The EX 41 grenade launcher, also called the Shoulder-Fired Weapon (SFW), was a prototype multi-shot grenade launcher that was never adopted by the United States military. Most of its development was at Naval Ordnance Station Louisville for the US Marine Corps in order to replace the single-shot M203. NOS Louisville had previously developed the Mk 19 and Mk 20 multi-shot grenade launchers. The Picatinny Arsenal also aided in the EX 41's development as part of the Army's Bursting Munitions Technology program. In its final form, the EX 41 was intended to weigh as little as 6.8 kg and have a range of up to 1500 m. The program never progressed beyond a single prototype and in November 1995, the design was sent to Knight's Armament Company for further development.

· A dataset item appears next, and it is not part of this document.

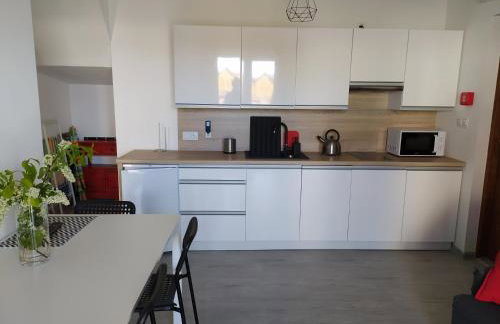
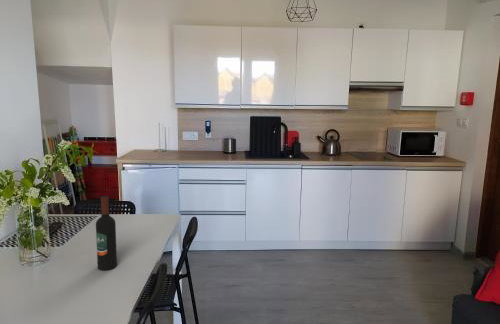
+ wine bottle [95,195,118,271]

Instead of the standard low-velocity 40×46mm grenade used by the M203 and M79 grenade launchers or the standard high-velocity 40×53mm grenade used by the Mk 19, the EX 41 used a hybrid of the two developed by Indiana Ordnance. High-velocity ammunition such as the M430 HEDP and M918 practice grenades were fitted to the low-velocity cartridge cases, in order to have a longer effective range with a lower recoil. An optical sight of unknown manufacture was added to the top of the receiver to take advantage of the extended range of the ammunition.

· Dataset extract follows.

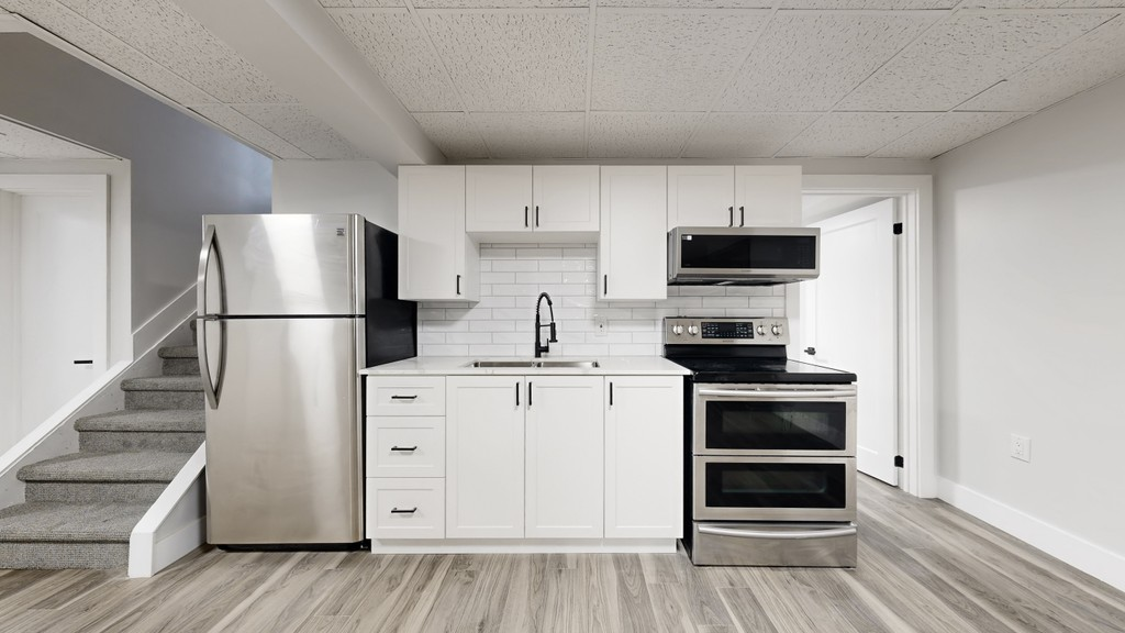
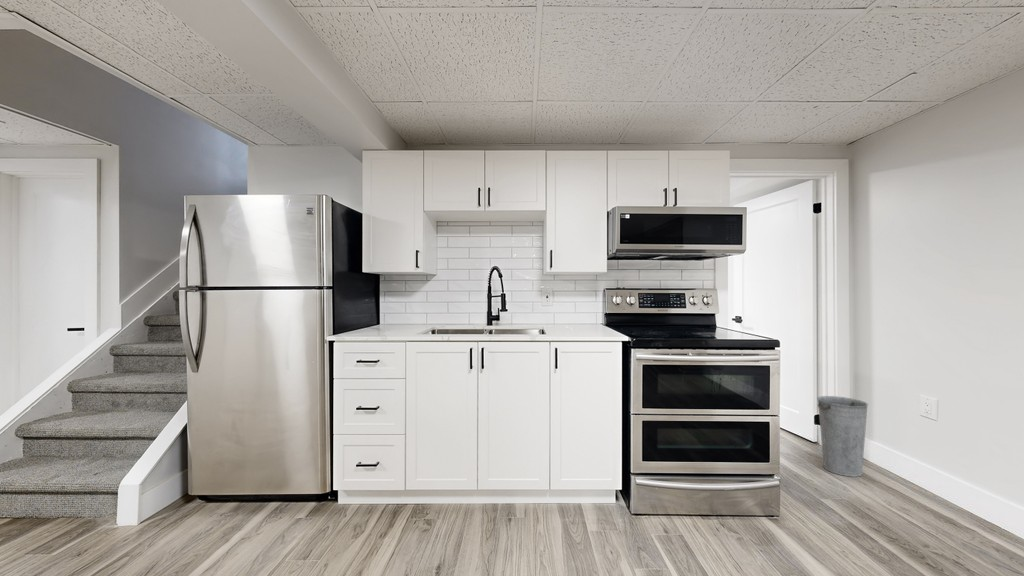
+ bucket [816,395,869,478]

The sole remaining prototype is in the possession of Knight's Armament Company and the Institute of Military Technology. In a 2020 interview with former R&D VP Doug Olsen, Trey Knight remarked on the EX 41 program with great disdain. Knight described the EX 41 as being extremely uncomfortable to shoot. He compared firing it to, "Like being punched in the face... No one wanted to fire it for very long." After discussing the engineering difficulties and use of non-standard 40mm rounds, Knight and Olsen agreed that the program was, "Pretty dangerous."